§ WORK TO COMPLETE: Copy out each line of the data that includes the string "KiCad".

§ DATA:
▼▼▼
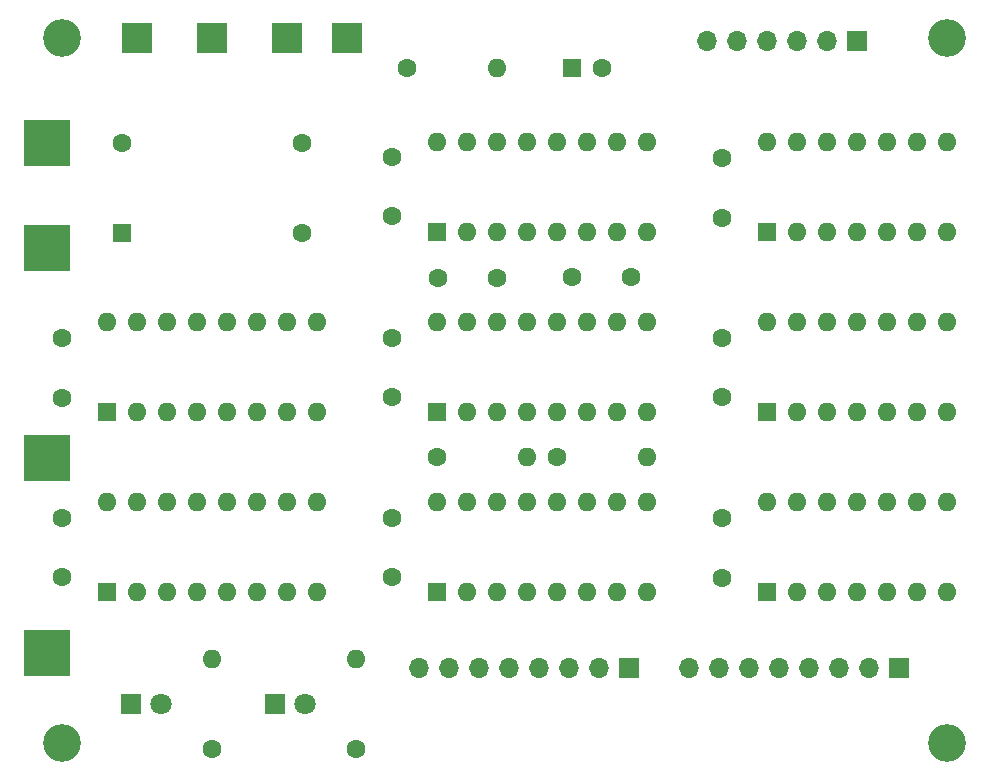
<source format=gbr>
%TF.GenerationSoftware,KiCad,Pcbnew,(6.0.9)*%
%TF.CreationDate,2023-08-16T20:18:11+02:00*%
%TF.ProjectId,sdcard-prototype,73646361-7264-42d7-9072-6f746f747970,rev?*%
%TF.SameCoordinates,Original*%
%TF.FileFunction,Soldermask,Top*%
%TF.FilePolarity,Negative*%
%FSLAX46Y46*%
G04 Gerber Fmt 4.6, Leading zero omitted, Abs format (unit mm)*
G04 Created by KiCad (PCBNEW (6.0.9)) date 2023-08-16 20:18:11*
%MOMM*%
%LPD*%
G01*
G04 APERTURE LIST*
%ADD10R,2.500000X2.500000*%
%ADD11R,4.000000X4.000000*%
%ADD12C,3.200000*%
%ADD13C,1.600000*%
%ADD14R,1.600000X1.600000*%
%ADD15O,1.600000X1.600000*%
%ADD16R,1.800000X1.800000*%
%ADD17C,1.800000*%
%ADD18R,1.700000X1.700000*%
%ADD19O,1.700000X1.700000*%
G04 APERTURE END LIST*
D10*
%TO.C,TP4*%
X49530000Y-38100000D03*
%TD*%
%TO.C,TP3*%
X54610000Y-38100000D03*
%TD*%
%TO.C,TP2*%
X43180000Y-38100000D03*
%TD*%
%TO.C,TP1*%
X36830000Y-38100000D03*
%TD*%
D11*
%TO.C,TP8*%
X29210000Y-90170000D03*
%TD*%
%TO.C,TP7*%
X29210000Y-73660000D03*
%TD*%
%TO.C,TP6*%
X29210000Y-55880000D03*
%TD*%
%TO.C,TP5*%
X29210000Y-46990000D03*
%TD*%
D12*
%TO.C,H1*%
X30480000Y-38100000D03*
%TD*%
D13*
%TO.C,C4*%
X86360000Y-83820000D03*
X86360000Y-78820000D03*
%TD*%
D14*
%TO.C,C3*%
X73660000Y-40640000D03*
D13*
X76160000Y-40640000D03*
%TD*%
D14*
%TO.C,U2*%
X62180000Y-85040000D03*
D15*
X64720000Y-85040000D03*
X67260000Y-85040000D03*
X69800000Y-85040000D03*
X72340000Y-85040000D03*
X74880000Y-85040000D03*
X77420000Y-85040000D03*
X79960000Y-85040000D03*
X79960000Y-77420000D03*
X77420000Y-77420000D03*
X74880000Y-77420000D03*
X72340000Y-77420000D03*
X69800000Y-77420000D03*
X67260000Y-77420000D03*
X64720000Y-77420000D03*
X62180000Y-77420000D03*
%TD*%
D14*
%TO.C,U8*%
X34280000Y-85080000D03*
D15*
X36820000Y-85080000D03*
X39360000Y-85080000D03*
X41900000Y-85080000D03*
X44440000Y-85080000D03*
X46980000Y-85080000D03*
X49520000Y-85080000D03*
X52060000Y-85080000D03*
X52060000Y-77460000D03*
X49520000Y-77460000D03*
X46980000Y-77460000D03*
X44440000Y-77460000D03*
X41900000Y-77460000D03*
X39360000Y-77460000D03*
X36820000Y-77460000D03*
X34280000Y-77460000D03*
%TD*%
D13*
%TO.C,R4*%
X62190000Y-73620000D03*
D15*
X69810000Y-73620000D03*
%TD*%
D12*
%TO.C,H4*%
X105410000Y-97790000D03*
%TD*%
D13*
%TO.C,C8*%
X58380000Y-53220000D03*
X58380000Y-48220000D03*
%TD*%
D14*
%TO.C,U1*%
X62180000Y-69800000D03*
D15*
X64720000Y-69800000D03*
X67260000Y-69800000D03*
X69800000Y-69800000D03*
X72340000Y-69800000D03*
X74880000Y-69800000D03*
X77420000Y-69800000D03*
X79960000Y-69800000D03*
X79960000Y-62180000D03*
X77420000Y-62180000D03*
X74880000Y-62180000D03*
X72340000Y-62180000D03*
X69800000Y-62180000D03*
X67260000Y-62180000D03*
X64720000Y-62180000D03*
X62180000Y-62180000D03*
%TD*%
D14*
%TO.C,U3*%
X90165000Y-54600000D03*
D15*
X92705000Y-54600000D03*
X95245000Y-54600000D03*
X97785000Y-54600000D03*
X100325000Y-54600000D03*
X102865000Y-54600000D03*
X105405000Y-54600000D03*
X105405000Y-46980000D03*
X102865000Y-46980000D03*
X100325000Y-46980000D03*
X97785000Y-46980000D03*
X95245000Y-46980000D03*
X92705000Y-46980000D03*
X90165000Y-46980000D03*
%TD*%
D16*
%TO.C,D2*%
X36317000Y-94488000D03*
D17*
X38857000Y-94488000D03*
%TD*%
D14*
%TO.C,U7*%
X34280000Y-69840000D03*
D15*
X36820000Y-69840000D03*
X39360000Y-69840000D03*
X41900000Y-69840000D03*
X44440000Y-69840000D03*
X46980000Y-69840000D03*
X49520000Y-69840000D03*
X52060000Y-69840000D03*
X52060000Y-62220000D03*
X49520000Y-62220000D03*
X46980000Y-62220000D03*
X44440000Y-62220000D03*
X41900000Y-62220000D03*
X39360000Y-62220000D03*
X36820000Y-62220000D03*
X34280000Y-62220000D03*
%TD*%
D13*
%TO.C,R2*%
X55372000Y-98298000D03*
D15*
X55372000Y-90678000D03*
%TD*%
D18*
%TO.C,J3*%
X97790000Y-38379000D03*
D19*
X95250000Y-38379000D03*
X92710000Y-38379000D03*
X90170000Y-38379000D03*
X87630000Y-38379000D03*
X85090000Y-38379000D03*
%TD*%
D13*
%TO.C,C10*%
X86360000Y-53340000D03*
X86360000Y-48340000D03*
%TD*%
%TO.C,C7*%
X58380000Y-83780000D03*
X58380000Y-78780000D03*
%TD*%
D14*
%TO.C,X1*%
X35560000Y-54610000D03*
D13*
X50800000Y-54610000D03*
X50800000Y-46990000D03*
X35560000Y-46990000D03*
%TD*%
%TO.C,C2*%
X73620000Y-58380000D03*
X78620000Y-58380000D03*
%TD*%
D18*
%TO.C,J2*%
X101346000Y-91465000D03*
D19*
X98806000Y-91465000D03*
X96266000Y-91465000D03*
X93726000Y-91465000D03*
X91186000Y-91465000D03*
X88646000Y-91465000D03*
X86106000Y-91465000D03*
X83566000Y-91465000D03*
%TD*%
D12*
%TO.C,H3*%
X30480000Y-97790000D03*
%TD*%
%TO.C,H2*%
X105410000Y-38100000D03*
%TD*%
D13*
%TO.C,C1*%
X67310000Y-58420000D03*
X62310000Y-58420000D03*
%TD*%
D14*
%TO.C,U4*%
X90165000Y-69840000D03*
D15*
X92705000Y-69840000D03*
X95245000Y-69840000D03*
X97785000Y-69840000D03*
X100325000Y-69840000D03*
X102865000Y-69840000D03*
X105405000Y-69840000D03*
X105405000Y-62220000D03*
X102865000Y-62220000D03*
X100325000Y-62220000D03*
X97785000Y-62220000D03*
X95245000Y-62220000D03*
X92705000Y-62220000D03*
X90165000Y-62220000D03*
%TD*%
D13*
%TO.C,C6*%
X30480000Y-83740000D03*
X30480000Y-78740000D03*
%TD*%
D18*
%TO.C,J1*%
X78486000Y-91440000D03*
D19*
X75946000Y-91440000D03*
X73406000Y-91440000D03*
X70866000Y-91440000D03*
X68326000Y-91440000D03*
X65786000Y-91440000D03*
X63246000Y-91440000D03*
X60706000Y-91440000D03*
%TD*%
D16*
%TO.C,D1*%
X48509000Y-94488000D03*
D17*
X51049000Y-94488000D03*
%TD*%
D13*
%TO.C,C11*%
X86360000Y-68540000D03*
X86360000Y-63540000D03*
%TD*%
%TO.C,C5*%
X58380000Y-68540000D03*
X58380000Y-63540000D03*
%TD*%
D14*
%TO.C,U5*%
X62180000Y-54560000D03*
D15*
X64720000Y-54560000D03*
X67260000Y-54560000D03*
X69800000Y-54560000D03*
X72340000Y-54560000D03*
X74880000Y-54560000D03*
X77420000Y-54560000D03*
X79960000Y-54560000D03*
X79960000Y-46940000D03*
X77420000Y-46940000D03*
X74880000Y-46940000D03*
X72340000Y-46940000D03*
X69800000Y-46940000D03*
X67260000Y-46940000D03*
X64720000Y-46940000D03*
X62180000Y-46940000D03*
%TD*%
D13*
%TO.C,C9*%
X30480000Y-68580000D03*
X30480000Y-63580000D03*
%TD*%
%TO.C,R1*%
X59690000Y-40640000D03*
D15*
X67310000Y-40640000D03*
%TD*%
D14*
%TO.C,U6*%
X90165000Y-85080000D03*
D15*
X92705000Y-85080000D03*
X95245000Y-85080000D03*
X97785000Y-85080000D03*
X100325000Y-85080000D03*
X102865000Y-85080000D03*
X105405000Y-85080000D03*
X105405000Y-77460000D03*
X102865000Y-77460000D03*
X100325000Y-77460000D03*
X97785000Y-77460000D03*
X95245000Y-77460000D03*
X92705000Y-77460000D03*
X90165000Y-77460000D03*
%TD*%
D13*
%TO.C,R3*%
X43180000Y-98298000D03*
D15*
X43180000Y-90678000D03*
%TD*%
D13*
%TO.C,R5*%
X72350000Y-73620000D03*
D15*
X79970000Y-73620000D03*
%TD*%
M02*

</source>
▲▲▲
§ EXERCISE SOLUTION:
%TF.GenerationSoftware,KiCad,Pcbnew,(6.0.9)*%
G04 Created by KiCad (PCBNEW (6.0.9)) date 2023-08-16 20:18:11*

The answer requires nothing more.